• PROVIDED TEXT:
__________
This is the third book I have read in the Takeshi Kovacs series, by Richard Morgan. It’s set maybe 100 years after the last one I read, Broken Angels (which I seem strangely to have neglected to review) and features an older, much angrier Kovacs returning to his homeworld, Harlan’s World, for personal reasons. The story traces the problems he gets caught up in, and the way things fall apart around him as his anger and built up psychological damage drive him deeper and deeper into trouble.
The defining philosophical concept for this science fiction universe is the process of “re-sleeving,” in which most people can save their souls into a small unit in their body (their “stack”) and be brought back to life after death in a new “sleeve,” or body. These bodies are either the bodies of people being punished for serious crimes or bodies specially grown for the purpose. Takeshi is a demobbed member of an elite commando unit whose members get broadcast across space, re-sleeved at their destination, and sent in to trouble spots to commit heinous acts of slaughter. In this universe, faster than light travel is impossible so travel between the stars is primarily done by broadcasting souls into new bodies. We saw in Altered Carbon that this process can have strange philosophical consequences, which can be interesting to explore.
__________
• INPUT DATA:
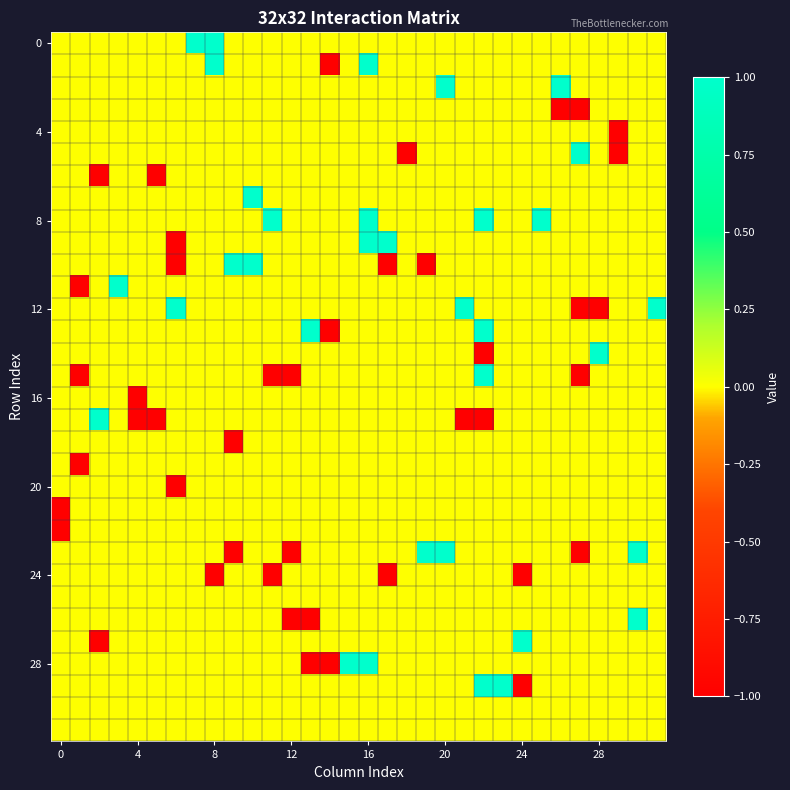

At which category is the sum across all series the highest?

16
__________
• REQUIRED TASKS:
1. Answer these questions from the book review:
(a) Which book in the series did the reviewer read before this one?
(b) Whose bodies are used as new sleeves?
(c) Why is travel between the stars mainly done by broadcasting souls?
2. Copy the passage of the book review starting at "The defining philosophical" and ending at "interesting to explore.".
The material above comes from a separate source and has no connection to the review.

• EXERCISE RESULTS:
1.
(a) Broken Angels.
(b) The bodies of people being punished for serious crimes, or bodies specially grown for the purpose.
(c) Faster than light travel is impossible.

2.
The defining philosophical concept for this science fiction universe is the process of “re-sleeving,” in which most people can save their souls into a small unit in their body (their “stack”) and be brought back to life after death in a new “sleeve,” or body. These bodies are either the bodies of people being punished for serious crimes or bodies specially grown for the purpose. Takeshi is a demobbed member of an elite commando unit whose members get broadcast across space, re-sleeved at their destination, and sent in to trouble spots to commit heinous acts of slaughter. In this universe, faster than light travel is impossible so travel between the stars is primarily done by broadcasting souls into new bodies. We saw in Altered Carbon that this process can have strange philosophical consequences, which can be interesting to explore.